С крыльца сыпались во двор люди и падали. Сеньке стало казаться, что весь двор покрывается мертвецами.

Двери кабака сорваны, притворы и те выворочены, видимо, целовальники не сразу уступили царев кабак питухам.

Стойка кабака против дверей, за стойкой в одну ступень рундук целовальничий, с него было видно далеко. Анкудим вгляделся, узнал стоящего на дворе Сеньку, закричал:

– Праведники, пиющие вино мое! Влеките ко мне на питейный помост сына моего духовного, ибо он восстал из мертвых в трет день по писанию, и тому, кой от нас вознесется на небо, подобает пити и в ангельских чинах быти! Того самого, в коричневом армяке-е!

На Сеньку потянулись руки пьяных, но, растолкав питухов, Сенька ушел за ворота.

Пробираясь в Стрелецкую, Сенька видел на крестцах улиц горевшие костры, в них божедомы сжигали платье умерших от моровой язвы.

«Сегодня постой сыщу дома… завтра надо узнать место, где нет загородок, – в Коломну пойти по Тимошку…» – думал он.

Деревянные дома, рубленные в лапу, крытые берестой и лишь редкие – тесом, гнилые столбы на перекрестках, верх таких столбов домиком с кровлей, в нем за рваной слюдой икона. Небо тусклое, как из овчин серых овец, небо без единого просвета, а в нем стаи воронья с картавым граем и воронье на заборах, а на перекрестках же недально от столбов с иконами огни, и у огней зяблые руки и лица нищих из божьего дома…

На сердце у Сеньки от неведомого будущего муть и тупая боль.

Вспомнились слова Ивана-дьякона: «Искал, сыне, я волю, да воля без куска хлеба завела в неволю».

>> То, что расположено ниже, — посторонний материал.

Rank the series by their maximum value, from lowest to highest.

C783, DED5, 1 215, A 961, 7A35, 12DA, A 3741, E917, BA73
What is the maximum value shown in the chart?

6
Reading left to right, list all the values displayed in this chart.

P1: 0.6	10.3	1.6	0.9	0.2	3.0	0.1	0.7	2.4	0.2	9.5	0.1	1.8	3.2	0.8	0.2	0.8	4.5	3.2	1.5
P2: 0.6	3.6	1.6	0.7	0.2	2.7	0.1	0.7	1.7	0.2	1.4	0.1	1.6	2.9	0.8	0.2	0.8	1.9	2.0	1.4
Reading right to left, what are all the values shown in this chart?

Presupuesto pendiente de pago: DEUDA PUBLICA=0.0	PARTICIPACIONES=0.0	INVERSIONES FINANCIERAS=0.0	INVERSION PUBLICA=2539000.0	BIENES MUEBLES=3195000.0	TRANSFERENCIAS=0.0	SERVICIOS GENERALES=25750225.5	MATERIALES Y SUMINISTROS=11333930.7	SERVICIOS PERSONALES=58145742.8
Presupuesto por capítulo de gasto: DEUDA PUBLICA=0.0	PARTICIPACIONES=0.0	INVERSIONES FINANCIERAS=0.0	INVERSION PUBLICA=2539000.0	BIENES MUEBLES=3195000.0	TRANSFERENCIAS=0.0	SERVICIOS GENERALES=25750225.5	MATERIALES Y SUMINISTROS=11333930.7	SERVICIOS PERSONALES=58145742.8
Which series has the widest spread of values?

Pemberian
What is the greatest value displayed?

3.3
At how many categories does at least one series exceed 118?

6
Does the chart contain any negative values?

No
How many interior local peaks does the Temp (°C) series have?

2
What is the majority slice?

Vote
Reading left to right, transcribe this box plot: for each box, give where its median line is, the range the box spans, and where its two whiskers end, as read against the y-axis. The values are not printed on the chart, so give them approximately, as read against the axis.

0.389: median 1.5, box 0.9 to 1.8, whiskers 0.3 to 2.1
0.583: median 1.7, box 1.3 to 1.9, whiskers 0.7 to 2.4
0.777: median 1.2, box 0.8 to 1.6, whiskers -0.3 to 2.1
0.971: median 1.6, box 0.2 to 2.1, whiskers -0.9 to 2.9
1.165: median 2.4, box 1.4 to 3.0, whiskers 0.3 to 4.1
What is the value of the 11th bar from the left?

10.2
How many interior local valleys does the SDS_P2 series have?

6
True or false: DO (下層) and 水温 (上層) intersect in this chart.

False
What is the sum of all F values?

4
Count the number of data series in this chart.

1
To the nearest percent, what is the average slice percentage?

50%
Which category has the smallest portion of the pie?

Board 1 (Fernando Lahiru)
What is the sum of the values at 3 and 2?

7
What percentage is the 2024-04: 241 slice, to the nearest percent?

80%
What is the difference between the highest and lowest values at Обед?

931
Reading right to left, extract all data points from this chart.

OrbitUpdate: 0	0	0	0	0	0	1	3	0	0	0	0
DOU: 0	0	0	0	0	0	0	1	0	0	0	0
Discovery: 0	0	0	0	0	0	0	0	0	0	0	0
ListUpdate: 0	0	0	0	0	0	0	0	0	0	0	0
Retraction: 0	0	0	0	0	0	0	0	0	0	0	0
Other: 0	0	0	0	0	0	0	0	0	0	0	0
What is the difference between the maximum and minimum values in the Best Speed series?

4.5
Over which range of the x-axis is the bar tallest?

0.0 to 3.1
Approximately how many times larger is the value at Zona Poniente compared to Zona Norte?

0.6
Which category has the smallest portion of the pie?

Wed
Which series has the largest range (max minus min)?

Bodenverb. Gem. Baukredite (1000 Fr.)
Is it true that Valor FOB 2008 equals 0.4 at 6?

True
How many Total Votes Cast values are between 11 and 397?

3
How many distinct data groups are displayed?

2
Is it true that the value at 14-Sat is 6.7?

– А, нет! Из неволи иду, туга моя оттого, что у чужих пригрелся… надо искать своих… В кинутой жисти один лишь Иван свой – его жаль…

От костров по улицам шел тряпичный смрад. Сеньке стало казаться, что и грязь густая, черная пахла тем же смрадом.

В одном месте, близ Москворецкого моста, дворянин-жилец[128] в рыжем бархатном кафтане и трое его холопов стащили с лошади какого-то горожанина, избивали плетьми, приговаривая:

– Ты, собачий сын, шлюхин выкидыш, и перед митрополитом чинил бы свое воровство…

Горожанин, встретясь, не слез с лошади и шапки не снял.